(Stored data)

▬▬▬

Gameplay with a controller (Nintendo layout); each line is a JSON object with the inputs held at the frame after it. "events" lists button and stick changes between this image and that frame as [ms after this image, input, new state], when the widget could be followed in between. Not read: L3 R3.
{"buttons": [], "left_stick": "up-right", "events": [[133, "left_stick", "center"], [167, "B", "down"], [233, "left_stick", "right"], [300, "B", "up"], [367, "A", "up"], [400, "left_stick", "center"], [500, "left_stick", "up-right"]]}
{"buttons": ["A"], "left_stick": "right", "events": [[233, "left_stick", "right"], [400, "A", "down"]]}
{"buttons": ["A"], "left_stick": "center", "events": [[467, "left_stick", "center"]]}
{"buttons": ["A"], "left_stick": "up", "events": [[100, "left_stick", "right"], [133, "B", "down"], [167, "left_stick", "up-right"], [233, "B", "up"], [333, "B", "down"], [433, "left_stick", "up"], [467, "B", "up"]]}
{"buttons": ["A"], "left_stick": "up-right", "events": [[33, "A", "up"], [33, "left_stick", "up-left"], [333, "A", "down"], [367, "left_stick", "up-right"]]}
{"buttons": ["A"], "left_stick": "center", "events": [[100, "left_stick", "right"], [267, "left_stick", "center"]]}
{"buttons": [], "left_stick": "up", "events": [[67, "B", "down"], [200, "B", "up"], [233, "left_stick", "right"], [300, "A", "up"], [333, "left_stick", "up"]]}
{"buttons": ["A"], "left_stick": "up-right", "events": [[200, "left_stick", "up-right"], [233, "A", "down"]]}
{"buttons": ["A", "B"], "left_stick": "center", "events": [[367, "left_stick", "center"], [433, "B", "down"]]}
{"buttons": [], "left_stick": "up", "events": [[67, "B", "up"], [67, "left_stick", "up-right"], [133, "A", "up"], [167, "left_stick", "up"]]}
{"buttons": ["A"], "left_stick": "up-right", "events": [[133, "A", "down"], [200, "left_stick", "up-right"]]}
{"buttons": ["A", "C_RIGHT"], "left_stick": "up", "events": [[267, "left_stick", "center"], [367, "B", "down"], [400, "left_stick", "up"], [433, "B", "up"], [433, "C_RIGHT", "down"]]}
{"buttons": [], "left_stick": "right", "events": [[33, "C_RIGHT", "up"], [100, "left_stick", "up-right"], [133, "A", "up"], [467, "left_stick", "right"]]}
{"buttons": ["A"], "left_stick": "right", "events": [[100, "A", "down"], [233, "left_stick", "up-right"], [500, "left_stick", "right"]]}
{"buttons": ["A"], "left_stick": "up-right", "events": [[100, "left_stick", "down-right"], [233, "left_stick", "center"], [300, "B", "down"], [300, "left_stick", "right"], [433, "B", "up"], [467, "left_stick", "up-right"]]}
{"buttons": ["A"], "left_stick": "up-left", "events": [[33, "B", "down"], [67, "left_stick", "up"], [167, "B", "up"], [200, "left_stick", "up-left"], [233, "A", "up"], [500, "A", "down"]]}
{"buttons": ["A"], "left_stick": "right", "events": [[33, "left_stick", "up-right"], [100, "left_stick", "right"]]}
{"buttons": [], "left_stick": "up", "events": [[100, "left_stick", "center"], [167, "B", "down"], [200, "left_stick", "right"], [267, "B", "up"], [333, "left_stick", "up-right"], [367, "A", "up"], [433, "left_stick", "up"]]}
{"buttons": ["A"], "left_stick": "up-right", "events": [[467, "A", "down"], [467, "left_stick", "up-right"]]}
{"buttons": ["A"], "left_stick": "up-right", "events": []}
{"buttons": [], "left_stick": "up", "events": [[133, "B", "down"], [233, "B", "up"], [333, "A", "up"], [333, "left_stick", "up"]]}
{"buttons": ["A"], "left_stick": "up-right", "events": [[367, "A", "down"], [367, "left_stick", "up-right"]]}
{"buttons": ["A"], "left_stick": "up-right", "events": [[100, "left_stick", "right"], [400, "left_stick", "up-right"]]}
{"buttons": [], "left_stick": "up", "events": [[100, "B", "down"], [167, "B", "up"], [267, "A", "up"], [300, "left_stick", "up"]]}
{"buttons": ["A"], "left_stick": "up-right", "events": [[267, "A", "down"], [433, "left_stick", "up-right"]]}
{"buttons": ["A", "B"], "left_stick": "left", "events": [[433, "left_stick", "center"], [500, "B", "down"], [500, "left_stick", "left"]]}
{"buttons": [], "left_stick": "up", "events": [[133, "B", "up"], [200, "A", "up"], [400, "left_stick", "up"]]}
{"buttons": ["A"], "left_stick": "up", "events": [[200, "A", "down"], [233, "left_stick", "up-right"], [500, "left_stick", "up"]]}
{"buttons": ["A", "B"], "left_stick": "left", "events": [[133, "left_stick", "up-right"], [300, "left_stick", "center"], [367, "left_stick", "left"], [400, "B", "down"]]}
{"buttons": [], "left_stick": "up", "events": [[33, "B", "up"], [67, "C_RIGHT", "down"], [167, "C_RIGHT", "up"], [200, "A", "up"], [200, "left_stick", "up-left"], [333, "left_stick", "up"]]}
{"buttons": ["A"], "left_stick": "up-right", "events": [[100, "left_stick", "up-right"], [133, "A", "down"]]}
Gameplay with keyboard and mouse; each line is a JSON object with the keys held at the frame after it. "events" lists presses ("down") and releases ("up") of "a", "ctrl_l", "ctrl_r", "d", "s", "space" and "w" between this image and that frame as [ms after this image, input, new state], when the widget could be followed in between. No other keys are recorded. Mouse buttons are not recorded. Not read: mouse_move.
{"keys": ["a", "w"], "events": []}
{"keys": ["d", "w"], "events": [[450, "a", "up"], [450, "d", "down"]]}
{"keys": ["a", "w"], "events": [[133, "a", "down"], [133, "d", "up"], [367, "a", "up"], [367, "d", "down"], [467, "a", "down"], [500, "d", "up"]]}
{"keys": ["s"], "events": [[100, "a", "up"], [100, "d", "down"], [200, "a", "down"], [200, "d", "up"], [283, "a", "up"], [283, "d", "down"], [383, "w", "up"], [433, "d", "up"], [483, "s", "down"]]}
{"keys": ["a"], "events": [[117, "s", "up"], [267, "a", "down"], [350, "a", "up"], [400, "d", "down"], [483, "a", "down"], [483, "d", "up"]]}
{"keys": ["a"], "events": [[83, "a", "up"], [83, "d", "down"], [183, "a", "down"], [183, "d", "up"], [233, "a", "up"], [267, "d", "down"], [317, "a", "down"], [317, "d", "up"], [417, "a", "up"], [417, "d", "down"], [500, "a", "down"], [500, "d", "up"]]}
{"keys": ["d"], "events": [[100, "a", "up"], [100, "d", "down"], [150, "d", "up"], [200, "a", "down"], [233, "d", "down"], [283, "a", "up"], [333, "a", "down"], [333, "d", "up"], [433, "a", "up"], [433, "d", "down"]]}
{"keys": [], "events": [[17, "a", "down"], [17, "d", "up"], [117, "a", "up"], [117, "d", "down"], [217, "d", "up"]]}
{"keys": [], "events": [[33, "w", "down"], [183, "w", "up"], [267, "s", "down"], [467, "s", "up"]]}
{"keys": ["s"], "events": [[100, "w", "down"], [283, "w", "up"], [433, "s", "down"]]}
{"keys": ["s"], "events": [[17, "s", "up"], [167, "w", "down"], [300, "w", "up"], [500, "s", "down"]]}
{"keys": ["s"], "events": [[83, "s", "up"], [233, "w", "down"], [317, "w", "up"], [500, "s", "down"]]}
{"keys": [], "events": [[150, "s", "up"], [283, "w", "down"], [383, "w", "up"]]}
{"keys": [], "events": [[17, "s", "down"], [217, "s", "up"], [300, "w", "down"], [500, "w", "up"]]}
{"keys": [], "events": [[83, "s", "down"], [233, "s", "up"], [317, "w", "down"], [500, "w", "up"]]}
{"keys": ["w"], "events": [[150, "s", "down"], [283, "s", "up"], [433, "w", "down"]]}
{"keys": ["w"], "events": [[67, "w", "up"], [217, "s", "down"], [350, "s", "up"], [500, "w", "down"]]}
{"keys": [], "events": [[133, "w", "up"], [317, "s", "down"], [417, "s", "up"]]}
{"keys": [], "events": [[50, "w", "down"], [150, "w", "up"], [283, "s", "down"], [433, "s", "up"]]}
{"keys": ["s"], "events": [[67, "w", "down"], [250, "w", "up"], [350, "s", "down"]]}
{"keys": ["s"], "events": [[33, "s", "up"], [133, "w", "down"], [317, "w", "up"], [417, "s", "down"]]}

▬▬▬

=== What is required ===
Check the records above and copy each line that has the string "read".

=== Expected answer ===
Gameplay with a controller (Nintendo layout); each line is a JSON object with the inputs held at the frame after it. "events" lists button and stick changes between this image and that frame as [ms after this image, input, new state], when the widget could be followed in between. Not read: L3 R3.
Gameplay with keyboard and mouse; each line is a JSON object with the keys held at the frame after it. "events" lists presses ("down") and releases ("up") of "a", "ctrl_l", "ctrl_r", "d", "s", "space" and "w" between this image and that frame as [ms after this image, input, new state], when the widget could be followed in between. No other keys are recorded. Mouse buttons are not recorded. Not read: mouse_move.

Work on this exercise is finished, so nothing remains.